“It was all just terrible”: The last album Roger Waters enjoyed making

Every great rock album is usually based on some form of camaraderie. As much as people like the idea of achieving their one singular vision, no band is built that way, and some of the biggest names in music usually have to grin through their teeth when they have to dismantle their ideas so that everyone gets a say. Although Pink Floyd understood that concept for a while, it didn’t take Roger Waters long to realise that he had made a huge mistake by relinquishing control to his bandmates.

It’s not like Waters didn’t have reason to be upset. The band were given a raw deal after Syd Barrett started to drift away, but when he stepped up to the plate, it seemed to be out of necessity rather than any kind of collaborative effort. There was no way they could write another ‘Arnold Layne’, so that meant them working with longer pieces and trying to make something that could be a bit more expansive than pop songs.

And while the band did end up cracking the code eventually on ‘Echoes’, it was still Waters’s vision in many respects. The band had a hand in every aspect of the recording and the musical arrangement, but what short lyrical passages there were in the piece were all centred around Waters’s feelings of empathy, trying his best to find a way to relate to his fellow man rather than trying to paint the same kind of lavish landscapes that Barrett had done so effortlessly.
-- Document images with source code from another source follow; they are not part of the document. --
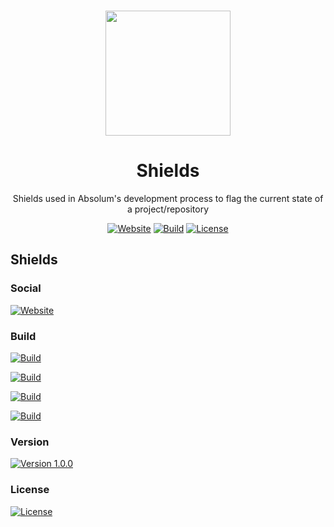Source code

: <p align="center"><a href="https://github.com/absolum1"
target="_blank"><br><img width="200" src="https://absolum.nl/assets/images/absolum-logo1.svg"></a></p>


<h1 align="center">Shields</h1>


<p align="center">Shields used in Absolum's development process to flag the current state of a project/repository</p>


<p align="center"> 
<a href="https://absolum.nl"><img src="https://img.shields.io/badge/website-absolum.nl-lightgrey.svg" alt="Website"></a>
<a href="https://github.com/absolum1"><img src="https://img.shields.io/badge/build-success-lightgrey.svg" alt="Build"></a>
<a href="https://absolum.nl/Licenses"><img src="https://img.shields.io/badge/license-MIT-lightgrey.svg" alt="License"></a>
</p>


## Shields

### Social
<a href="https://absolum.nl"><img src="https://img.shields.io/badge/website-absolum.nl-lightgrey.svg" alt="Website"></a>

### Build
<a href="https://github.com/absolum1"><img src="https://img.shields.io/badge/build-success-lightgrey.svg" alt="Build"></a>

<a href="https://github.com/absolum1"><img src="https://img.shields.io/badge/build-passing-lightgrey.svg" alt="Build"></a>

<a href="https://github.com/absolum1"><img src="https://img.shields.io/badge/build-paused-lightgrey.svg" alt="Build"></a>

<a href="https://github.com/absolum1"><img src="https://img.shields.io/badge/build-failing-lightgrey.svg" alt="Build"></a>

### Version
<a href="https://github.com/absolum1"><img src="https://img.shields.io/badge/version-1.0.0-lightgrey.svg" alt="Version 1.0.0"></a>

### License
<a href="https://absolum.nl/Licenses"><img src="https://img.shields.io/badge/license-MIT-lightgrey.svg" alt="License"></a>
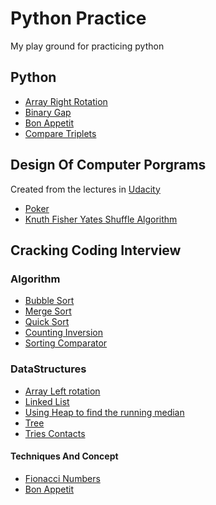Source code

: # Python Practice
My play ground for practicing python

## Python 
- [Array Right Rotation](https://github.com/amanullahtariq/python-practice/blob/master/Python/array_right_rotation)
- [Binary Gap](https://github.com/amanullahtariq/python-practice/blob/master/Python/binary_gap.py)
- [Bon Appetit](https://github.com/amanullahtariq/python-practice/blob/master/Python/bon_appetit.py)
- [Compare Triplets](https://github.com/amanullahtariq/python-practice/blob/dev/Python/compare_triplets.py)

## Design Of Computer Porgrams
Created from the lectures in [Udacity](https://classroom.udacity.com/courses/cs212/lessons/48632874/concepts/487343780923)
- [Poker](https://github.com/amanullahtariq/python-practice/blob/dev/Python/poker.py)
- [Knuth Fisher Yates Shuffle Algorithm](https://github.com/amanullahtariq/python-practice/blob/master/Python/knuth_shuffle_algorithm.py)

## Cracking Coding Interview
### Algorithm
- [Bubble Sort](https://github.com/amanullahtariq/python-practice/blob/dev/cracking_coding_interview/Algorithms/bubble_sort.py)
- [Merge Sort](https://github.com/amanullahtariq/python-practice/blob/master/cracking_coding_interview/Algorithms/merge_sort.py)
- [Quick Sort](https://github.com/amanullahtariq/python-practice/blob/master/cracking_coding_interview/Algorithms/quick_sort.py)
- [Counting Inversion](https://github.com/amanullahtariq/python-practice/blob/master/cracking_coding_interview/Algorithms/counting_inversions.py)
- [Sorting Comparator](https://github.com/amanullahtariq/python-practice/blob/master/cracking_coding_interview/Algorithms/sorting_comparator.py)

### DataStructures
- [Array Left rotation](https://github.com/amanullahtariq/python-practice/blob/master/cracking_coding_interview/DataStructures/array_left_rotation.py)
- [Linked List](https://github.com/amanullahtariq/python-practice/blob/master/cracking_coding_interview/DataStructures/linked_list.py)
- [Using Heap to find the running median](https://github.com/amanullahtariq/python-practice/blob/master/cracking_coding_interview/DataStructures/heap_finding_the_running_median.py)
- [Tree](https://github.com/amanullahtariq/python-practice/blob/master/cracking_coding_interview/DataStructures/tree.py)
- [Tries Contacts](https://github.com/amanullahtariq/python-practice/blob/master/cracking_coding_interview/DataStructures/tries_contacts.py)

#### Techniques And Concept
- [Fionacci Numbers](https://github.com/amanullahtariq/python-practice/blob/dev/cracking_coding_interview/techniques_and_concept/fibonacci_numbers.py)
- [Bon Appetit](https://github.com/amanullahtariq/python-practice/blob/master/Python/bon_appetit.py)
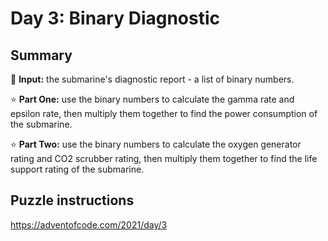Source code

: # Day 3: Binary Diagnostic

## Summary

📃 **Input:** the submarine's diagnostic report - a list of binary numbers.

⭐ **Part One:** use the binary numbers to calculate the gamma rate and epsilon rate, then multiply them together to find the power consumption of the submarine.

⭐ **Part Two:** use the binary numbers to calculate the oxygen generator rating and CO2 scrubber rating, then multiply them together to find the life support rating of the submarine.

## Puzzle instructions
https://adventofcode.com/2021/day/3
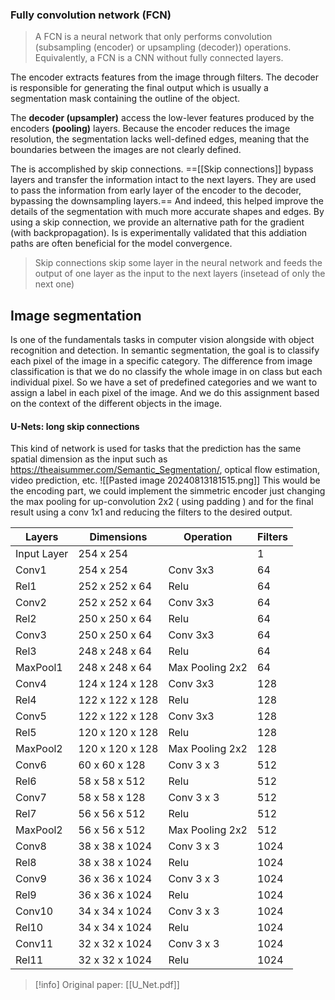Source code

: ### Fully convolution network (FCN)
>A FCN is a neural network that only performs convolution (subsampling (encoder) or upsampling (decoder)) operations. Equivalently, a FCN is a CNN without fully connected layers.

The encoder extracts features from the image through filters. The decoder is responsible for generating the final output which is usually a segmentation mask containing the outline of the object. 

The **decoder (upsampler)** access the low-lever features produced by the encoders **(pooling)** layers. Because the encoder reduces the image resolution, the segmentation lacks well-defined edges, meaning that the boundaries between the images are not clearly defined.

The is accomplished by skip connections. ==[[Skip connections]] bypass layers and transfer the information intact to the next layers. They are used to pass the information from early layer of the encoder to the decoder, bypassing the downsampling layers.== And indeed, this helped improve the details of the segmentation with much more accurate shapes and edges.
By using a skip connection, we provide an alternative path for the gradient (with backpropagation). Is is experimentally validated that this addiation paths are often beneficial for the model convergence. 
> Skip connections skip some layer in the neural network and feeds the output of one layer as the input to the next layers (insetead of only the next one)

## Image segmentation

Is one of the fundamentals tasks in computer vision alongside with object recognition and detection. In semantic segmentation, the goal is to classify each pixel of the image in a specific category. The difference from image classification is that we do no classify the whole image in on class but each individual pixel. So we have a set of predefined categories and we want to assign a label in each pixel of the image. And we do this assignment based on the context of the different objects in the image.
#### U-Nets: long skip connections
This kind of network is used for tasks that the prediction has the same spatial dimension as the input such as https://theaisummer.com/Semantic_Segmentation/, optical flow estimation, video prediction, etc.
![[Pasted image 20240813181515.png]]
This would be the encoding part, we could implement the simmetric encoder just changing the max pooling for up-convolution 2x2 ( using padding ) and for the final result using a conv 1x1 and reducing the filters to the desired output.

| Layers      | Dimensions      | Operation       | Filters |
| ----------- | --------------- | --------------- | ------- |
| Input Layer | 254 x 254       |                 | 1       |
| Conv1       | 254 x 254       | Conv 3x3        | 64      |
| Rel1        | 252 x 252 x 64  | Relu            | 64      |
| Conv2       | 252 x 252 x 64  | Conv 3x3        | 64      |
| Rel2        | 250 x 250 x 64  | Relu            | 64      |
| Conv3       | 250 x 250 x 64  | Conv 3x3        | 64      |
| Rel3        | 248 x 248 x 64  | Relu            | 64      |
| MaxPool1    | 248 x 248 x 64  | Max Pooling 2x2 | 64      |
| Conv4       | 124 x 124 x 128 | Conv 3x3        | 128     |
| Rel4        | 122 x 122 x 128 | Relu            | 128     |
| Conv5       | 122 x 122 x 128 | Conv 3x3        | 128     |
| Rel5        | 120 x 120 x 128 | Relu            | 128     |
| MaxPool2    | 120 x 120 x 128 | Max Pooling 2x2 | 128     |
| Conv6       | 60 x 60 x 128   | Conv 3 x 3      | 512     |
| Rel6        | 58 x 58 x 512   | Relu            | 512     |
| Conv7       | 58 x 58 x 128   | Conv 3 x 3      | 512     |
| Rel7        | 56 x 56 x 512   | Relu            | 512     |
| MaxPool2    | 56 x 56 x 512   | Max Pooling 2x2 | 512     |
| Conv8       | 38 x 38 x 1024  | Conv 3 x 3      | 1024    |
| Rel8        | 38 x 38 x 1024  | Relu            | 1024    |
| Conv9       | 36 x 36 x 1024  | Conv 3 x 3      | 1024    |
| Rel9        | 36 x 36 x 1024  | Relu            | 1024    |
| Conv10      | 34 x 34 x 1024  | Conv 3 x 3      | 1024    |
| Rel10       | 34 x 34 x 1024  | Relu            | 1024    |
| Conv11      | 32 x 32 x 1024  | Conv 3 x 3      | 1024    |
| Rel11       | 32 x 32 x 1024  | Relu            | 1024    |
> [!info]
> Original paper: [[U_Net.pdf]]



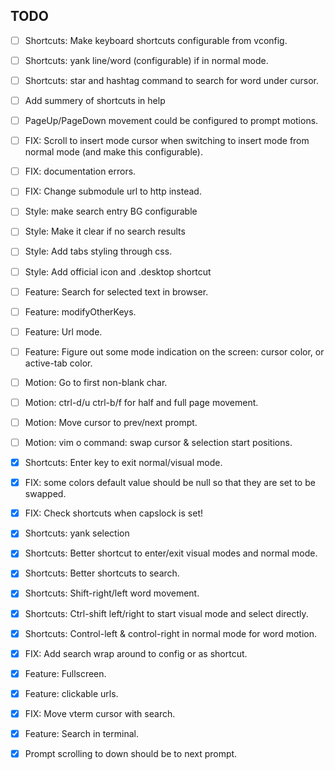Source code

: ## TODO

- [ ] Shortcuts: Make keyboard shortcuts configurable from vconfig.
- [ ] Shortcuts: yank line/word (configurable) if in normal mode.
- [ ] Shortcuts: star and hashtag command to search for word under cursor.

- [ ] Add summery of shortcuts in help

- [ ] PageUp/PageDown movement could be configured to prompt motions.

- [ ] FIX: Scroll to insert mode cursor when switching to insert mode from normal
    mode (and make this configurable).
- [ ] FIX: documentation errors.
- [ ] FIX: Change submodule url to http instead.

- [ ] Style: make search entry BG configurable
- [ ] Style: Make it clear if no search results
- [ ] Style: Add tabs styling through css.
- [ ] Style: Add official icon and .desktop shortcut

- [ ] Feature: Search for selected text in browser.
- [ ] Feature: modifyOtherKeys.
- [ ] Feature: Url mode.
- [ ] Feature: Figure out some mode indication on the screen: cursor color, or
    active-tab color.

- [ ] Motion: Go to first non-blank char.
- [ ] Motion: ctrl-d/u ctrl-b/f for half and full page movement.
- [ ] Motion: Move cursor to prev/next prompt.
- [ ] Motion: vim o command: swap cursor & selection start positions.

- [X] Shortcuts: Enter key to exit normal/visual mode.
- [X] FIX: some colors default value should be null so that they are set to be
    swapped.
- [X] FIX: Check shortcuts when capslock is set!
- [X] Shortcuts: yank selection
- [X] Shortcuts: Better shortcut to enter/exit visual modes and normal mode.
- [X] Shortcuts: Better shortcuts to search.
- [X] Shortcuts: Shift-right/left word movement.
- [X] Shortcuts: Ctrl-shift left/right to start visual mode and select directly.
- [X] Shortcuts: Control-left & control-right in normal mode for word motion.
- [X] FIX: Add search wrap around to config or as shortcut.
- [X] Feature: Fullscreen.
- [X] Feature: clickable urls.
- [X] FIX: Move vterm cursor with search.
- [X] Feature: Search in terminal.
- [X] Prompt scrolling to down should be to next prompt.
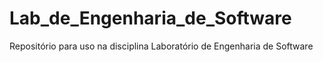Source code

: # Lab_de_Engenharia_de_Software
Repositório para uso na disciplina Laboratório de Engenharia de Software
But even for the band’s track record of being a relatively underground band, none of them could have predicted where Dark Side of the Moon was going to go. Waters knew that he had hit a watermark in talking about the state of man, but the minute that their record label put every piece of their effort into promoting it, the prism started to become one of the most identifiable images in rock music, and the album itself becoming a staple in rock and roll.

That’s because a lot of what turns up on Dark Side of the Moon has the kind of universal appeal that few artists are able to capture in their prime. Waters’s lyrics all detail the kind of fate that everyone will go through at some point in their lives, whether that’s dealing with aspects of greed on ‘Money’ or the inevitable passage of time that will never fully go away on ‘Time’. Everything was airtight, but this also marked the beginning of the end for the bassist in many respects.

Despite the album being one of the biggest pieces of their career, Waters felt that he never felt the same after that record, saying, “We’d cracked it. We’d won the pools. What are you supposed to do after that? Dark Side Of The Moon was the last willing collaboration: after that, everything with the band was like drawing teeth; 10 years of hanging on to the married name and not having the courage to get divorced, to let go; 10 years of bloody hell. It was all just terrible. Awful. Terrible.”

Then again, what Waters is discounting amounts to the greatest moments of the band’s career. Sure, not everything may have come together the way that Waters heard it in his head, but is it really fair to talk about his brainchild The Wall in such negative terms or call Wish You Were Here a slog despite being one of the greatest tributes that any rockstar has ever made?

It might not have been the optimal way that he wanted his songs to be put out into the world, but jumping off of Pink Floyd’s catalogue after Dark Side of the Moon would be one of the biggest mistakes any prospective fan could make. There was some quality material before that, but this would be the equivalent of going into a movie theatre and walking out right before the climax comes.